By Maurine H on 10/04/2009 2:10 pm
Janna S.
Chloe most people your age are trying to find their path.  You are no different.  The only thing I see/feel is you really don’t like living in New York, but you have security there in your old bedroom and with no "hunger" to push you forward because your needs are taking care of, which is not a bad thing….it just will keep you in the same place longer!  MOVE! some place different….not so drastic as Africa!  Just my two cents!
By Janna S. on 10/04/2009 4:02 pm
MarySusan Lankford
First of all take a deep breath and relax. It’s not the end of the world that you’re unemployed (or under-employed). You’ve got family and friends to fall back on if you have an emergency. Volunteer your time, do something you think you’re unprepared for, ask questions, don’t assume there’s not a place for you. Look around and see where the need is and try to fill the need. Do you really want to go back to school or is it only a stop gap decision? At 56 I still don’t know what I want to do when I grow up, and I’ve a good job that I really do like (most of the time.) I made decisions for myself, some I appreciate, others I don’t, and went into the military when I was 20. A great learning experience, not just the discipline and electronics, but of the different type of people you meet. I found out that not everyone thinks on the same moral plane that I do, but most folks are great, regardless of their backgrounds. So just take a deep breath and think for a bit.
By MarySusan Lankford on 10/05/2009 6:28 am
mg b

I would find an activity, whether it’s volunteering or working part-time or something, that gives you some sort of schedule or structure. I’m close to your age and had similar struggles in the first year or two after my graduation. Volunteering weekly for a nonprofit organization gave me a consistent schedule and the leadership opportunities helped to boost my confidence when applying and interviewing for jobs. It’s also good to just get out in the world - it’s great to be focused on your writing, but it’s also great to have the human interaction. It made me feel a lot better about my under-employment to get out every Saturday and reconnect with a consistent group of people. There are plenty of volunteering opportunities that will make use of your writing skills (tutoring - try 826nyc, Minds Matter, etc.), plus, it’s also an excellent networking opportunity, especially if you volunteer in a field related to your career goals. Plenty of Manhattan professionals spend evenings and/or weekends volunteering, and they may know of opportunities for you or can introduce you to other people who do.

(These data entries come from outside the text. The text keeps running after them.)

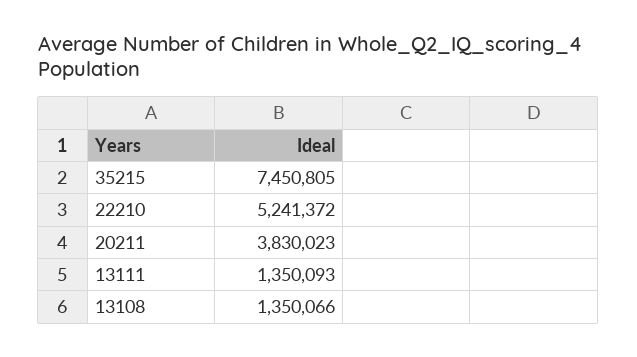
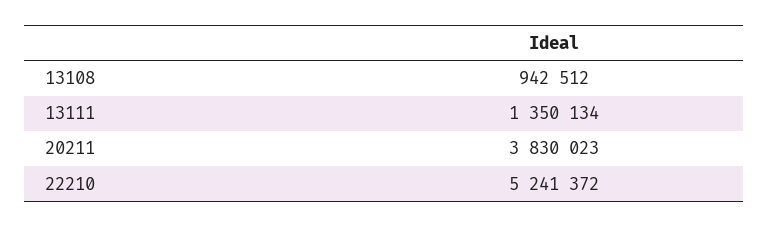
  {
-   "35215": 7450805,
    "22210": 5241372,
    "20211": 3830023,
-   "13111": 1350093,
+   "13111": 1350134,
-   "13108": 1350066
+   "13108": 942512
  }

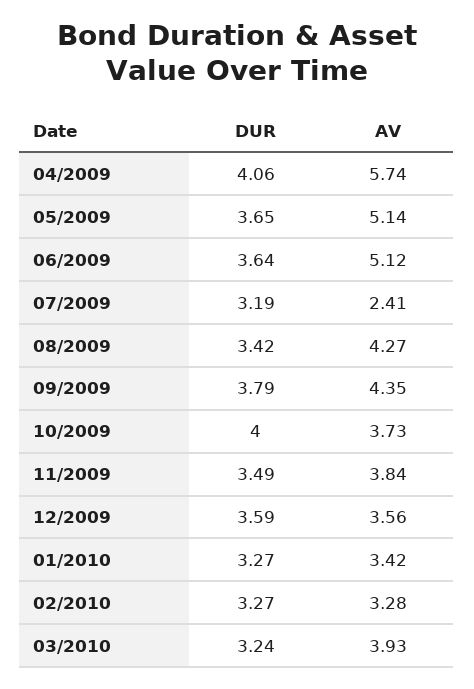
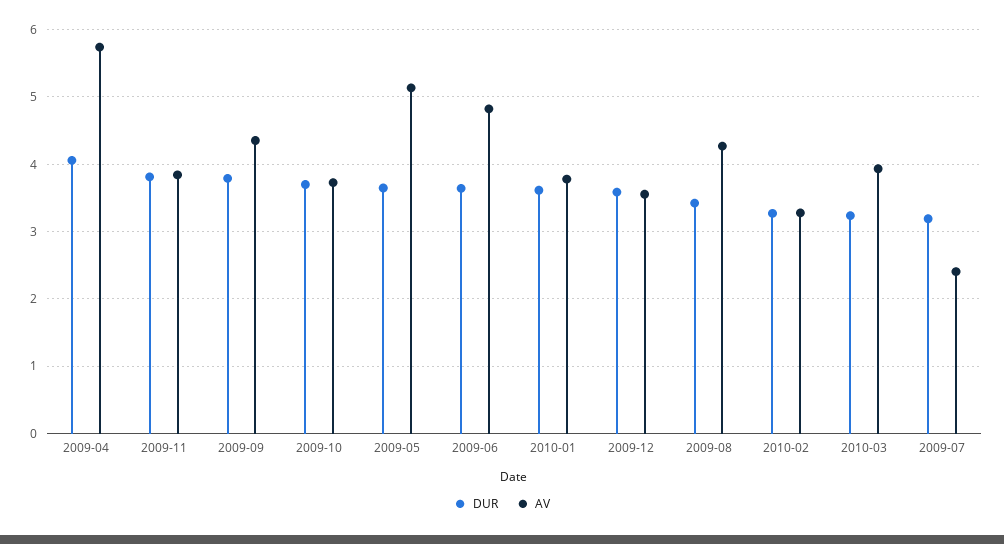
  {
    "DUR": {
      "04/2009": 4.06,
      "05/2009": 3.65,
      "06/2009": 3.64,
      "07/2009": 3.19,
      "08/2009": 3.42,
      "09/2009": 3.79,
-     "10/2009": 4,
+     "10/2009": 3.7,
-     "11/2009": 3.49,
+     "11/2009": 3.8,
      "12/2009": 3.59,
-     "01/2010": 3.27,
+     "01/2010": 3.6,
      "02/2010": 3.27,
      "03/2010": 3.24
    },
    "AV": {
      "04/2009": 5.74,
      "05/2009": 5.14,
-     "06/2009": 5.12,
+     "06/2009": 4.8,
      "07/2009": 2.41,
      "08/2009": 4.27,
      "09/2009": 4.35,
      "10/2009": 3.73,
      "11/2009": 3.84,
      "12/2009": 3.56,
-     "01/2010": 3.42,
+     "01/2010": 3.8,
      "02/2010": 3.28,
      "03/2010": 3.93
    }
  }

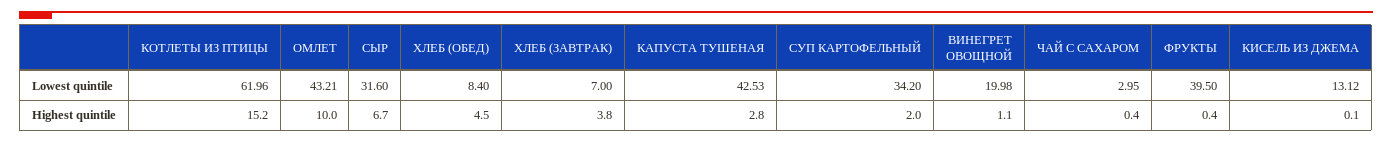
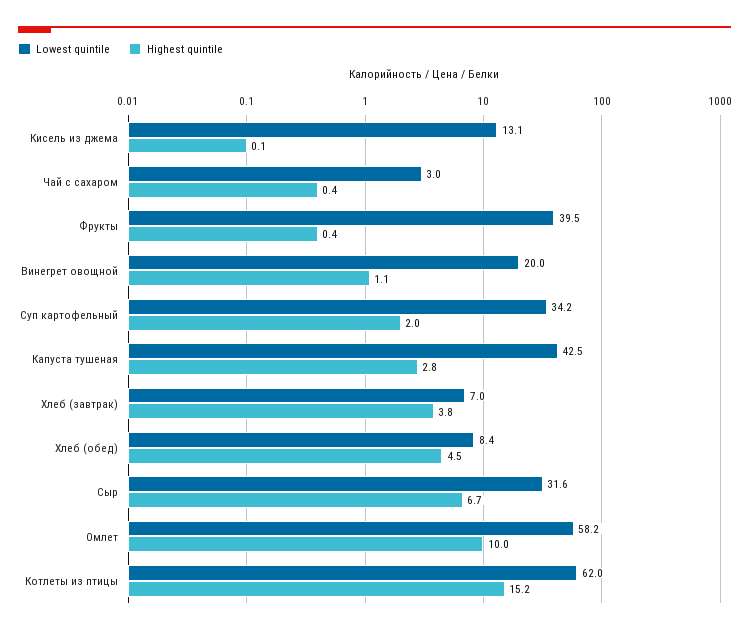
  {
    "Lowest quintile": {
      "КОТЛЕТЫ ИЗ ПТИЦЫ": 61.96,
-     "ОМЛЕТ": 43.21,
+     "ОМЛЕТ": 58.2,
      "СЫР": 31.6,
      "ХЛЕБ (ОБЕД)": 8.4,
      "ХЛЕБ (ЗАВТРАК)": 7,
      "КАПУСТА ТУШЕНАЯ": 42.53,
      "СУП КАРТОФЕЛЬНЫЙ": 34.2,
      "ВИНЕГРЕТ ОВОЩНОЙ": 19.98,
      "ЧАЙ С САХАРОМ": 2.95,
      "ФРУКТЫ": 39.5,
      "КИСЕЛЬ ИЗ ДЖЕМА": 13.12
    },
    "Highest quintile": {
      "КОТЛЕТЫ ИЗ ПТИЦЫ": 15.2,
      "ОМЛЕТ": 10,
      "СЫР": 6.7,
      "ХЛЕБ (ОБЕД)": 4.5,
      "ХЛЕБ (ЗАВТРАК)": 3.8,
      "КАПУСТА ТУШЕНАЯ": 2.8,
      "СУП КАРТОФЕЛЬНЫЙ": 2,
      "ВИНЕГРЕТ ОВОЩНОЙ": 1.1,
      "ЧАЙ С САХАРОМ": 0.4,
      "ФРУКТЫ": 0.4,
      "КИСЕЛЬ ИЗ ДЖЕМА": 0.1
    }
  }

By mg b on 10/05/2009 9:50 am
CJ McDonald
You are loved and respected by your family and things will work out.  Just keep doing the next right thing.  Good Luck. I enjoyed your essay. Go easy on Fran and the Botswana thing - she probably had 2 people trying to talk with her, another person on hold, and her boss waiting for something….all while she was trying to help you.
By CJ McDonald on 10/05/2009 1:58 pm
Carl Monroe
chloe, don’t rush, it will come to you what your passion is in this life, your parents wanted you so much, there must have been a reason so find it, there are even courses "find your passion." given your gift for arts, there are any number of publications who’d love to have a Malle.

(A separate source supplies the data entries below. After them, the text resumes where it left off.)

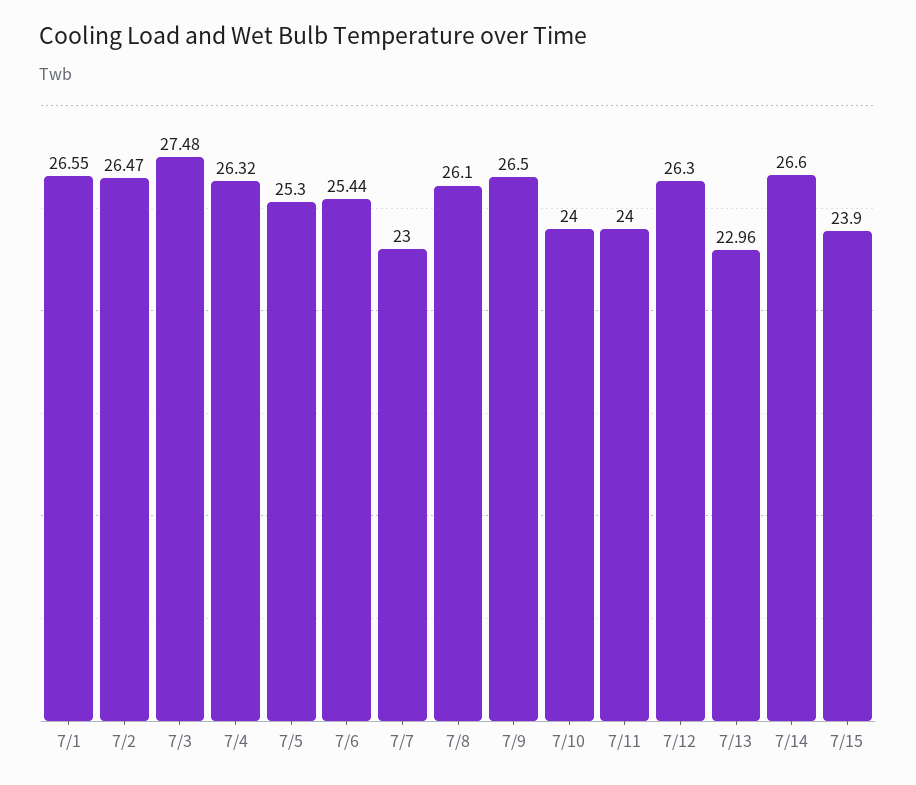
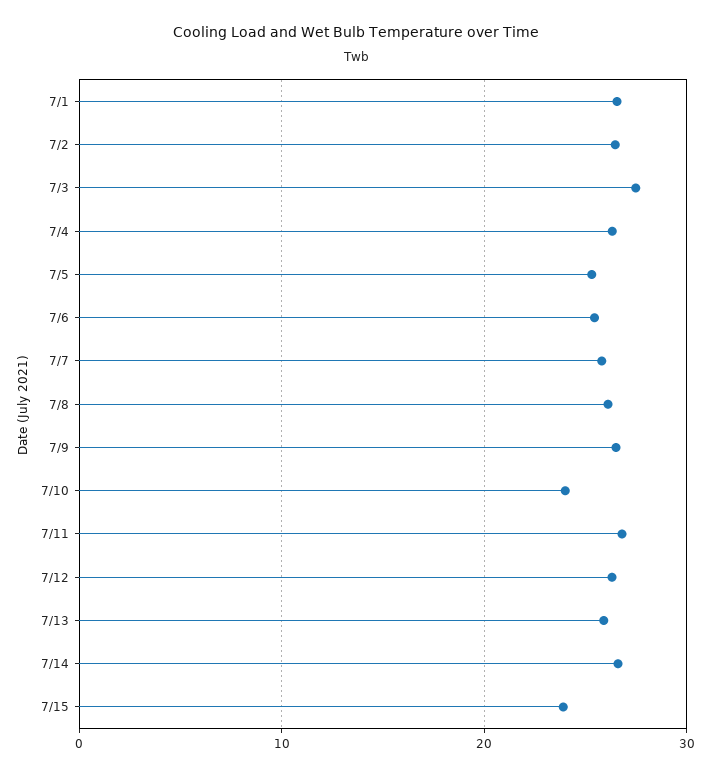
  {
    "7/1": 26.55,
    "7/2": 26.47,
    "7/3": 27.48,
    "7/4": 26.32,
    "7/5": 25.3,
    "7/6": 25.44,
-   "7/7": 23,
+   "7/7": 26,
    "7/8": 26.1,
    "7/9": 26.5,
    "7/10": 24,
-   "7/11": 24,
+   "7/11": 27,
    "7/12": 26.3,
-   "7/13": 22.96,
+   "7/13": 26,
    "7/14": 26.6,
    "7/15": 23.9
  }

By Carl Monroe on 10/05/2009 3:09 pm
Jeannot Kensinger
Chloe, take your time to find what you would LOVE to do. Probably writing is your first thought. I just hope that people do not put you under a magnifying glass expecting too much from a Bergen-Malle kid. Be what you want to be and love every minute of it.
By Jeannot Kensinger on 10/05/2009 3:47 pm
Patricia Sprofera
Chloe - Continue to do what you makes you fulfilled; writing, volunteering and getting re-acquainted with the sights and sounds of "The City."